- **Task item**
When you copy the data that follows, reproduce every word exactly and leave out the images.

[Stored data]
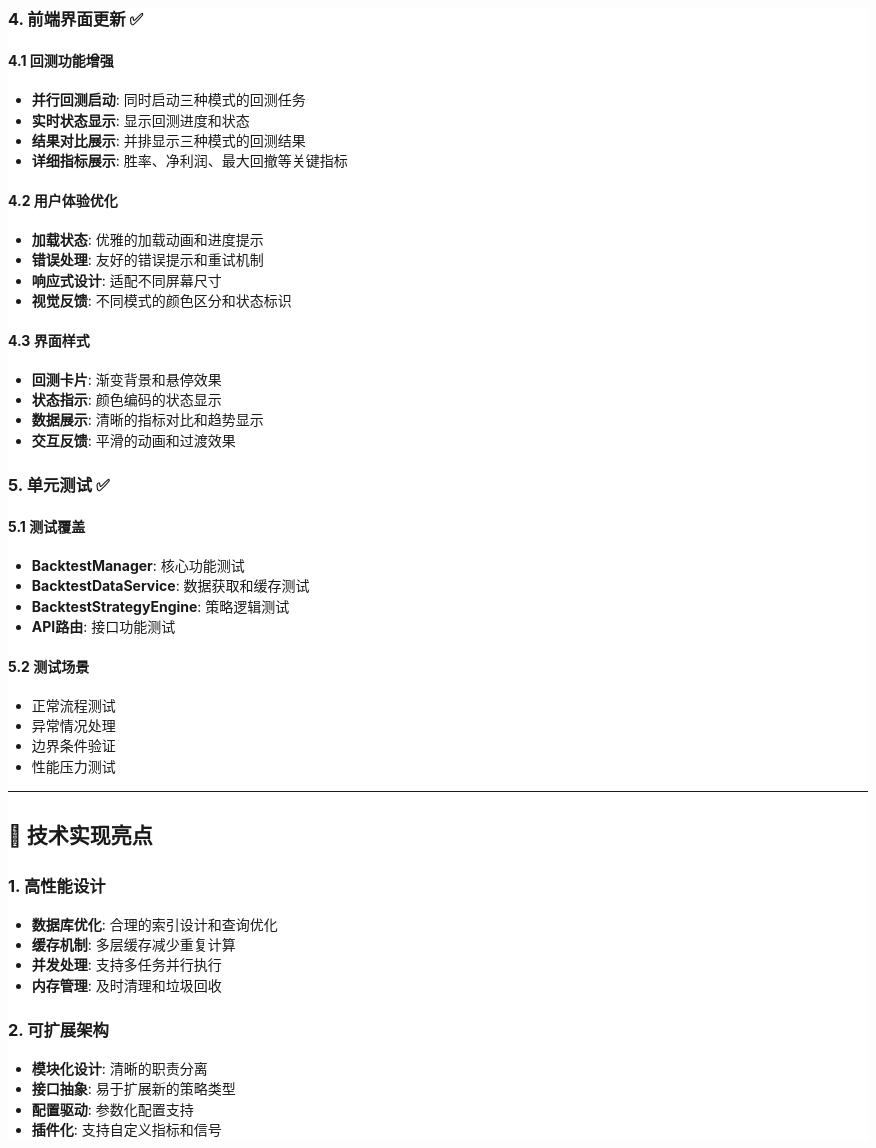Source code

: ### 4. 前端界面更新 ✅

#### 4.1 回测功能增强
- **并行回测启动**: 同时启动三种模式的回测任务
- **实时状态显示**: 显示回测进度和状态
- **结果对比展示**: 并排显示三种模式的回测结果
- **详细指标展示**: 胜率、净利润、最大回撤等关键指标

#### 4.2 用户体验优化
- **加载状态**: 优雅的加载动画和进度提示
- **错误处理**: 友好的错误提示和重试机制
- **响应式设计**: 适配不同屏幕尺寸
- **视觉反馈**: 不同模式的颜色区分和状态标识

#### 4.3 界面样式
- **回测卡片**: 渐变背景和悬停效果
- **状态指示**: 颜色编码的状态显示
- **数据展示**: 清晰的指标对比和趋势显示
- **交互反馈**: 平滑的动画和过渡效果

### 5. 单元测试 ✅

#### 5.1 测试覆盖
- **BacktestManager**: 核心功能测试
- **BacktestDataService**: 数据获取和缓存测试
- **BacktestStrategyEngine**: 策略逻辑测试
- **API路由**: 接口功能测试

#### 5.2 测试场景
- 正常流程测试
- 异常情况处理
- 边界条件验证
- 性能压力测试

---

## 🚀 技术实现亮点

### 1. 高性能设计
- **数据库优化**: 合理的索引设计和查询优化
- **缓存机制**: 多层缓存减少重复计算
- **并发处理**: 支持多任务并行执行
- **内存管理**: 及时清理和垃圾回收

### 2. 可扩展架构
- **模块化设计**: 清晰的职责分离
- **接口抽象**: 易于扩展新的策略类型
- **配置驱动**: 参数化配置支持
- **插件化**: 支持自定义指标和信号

- **Task answer**
Source code

: ### 4. 前端界面更新 ✅

#### 4.1 回测功能增强
- **并行回测启动**: 同时启动三种模式的回测任务
- **实时状态显示**: 显示回测进度和状态
- **结果对比展示**: 并排显示三种模式的回测结果
- **详细指标展示**: 胜率、净利润、最大回撤等关键指标

#### 4.2 用户体验优化
- **加载状态**: 优雅的加载动画和进度提示
- **错误处理**: 友好的错误提示和重试机制
- **响应式设计**: 适配不同屏幕尺寸
- **视觉反馈**: 不同模式的颜色区分和状态标识

#### 4.3 界面样式
- **回测卡片**: 渐变背景和悬停效果
- **状态指示**: 颜色编码的状态显示
- **数据展示**: 清晰的指标对比和趋势显示
- **交互反馈**: 平滑的动画和过渡效果

### 5. 单元测试 ✅

#### 5.1 测试覆盖
- **BacktestManager**: 核心功能测试
- **BacktestDataService**: 数据获取和缓存测试
- **BacktestStrategyEngine**: 策略逻辑测试
- **API路由**: 接口功能测试

#### 5.2 测试场景
- 正常流程测试
- 异常情况处理
- 边界条件验证
- 性能压力测试

---

## 🚀 技术实现亮点

### 1. 高性能设计
- **数据库优化**: 合理的索引设计和查询优化
- **缓存机制**: 多层缓存减少重复计算
- **并发处理**: 支持多任务并行执行
- **内存管理**: 及时清理和垃圾回收

### 2. 可扩展架构
- **模块化设计**: 清晰的职责分离
- **接口抽象**: 易于扩展新的策略类型
- **配置驱动**: 参数化配置支持
- **插件化**: 支持自定义指标和信号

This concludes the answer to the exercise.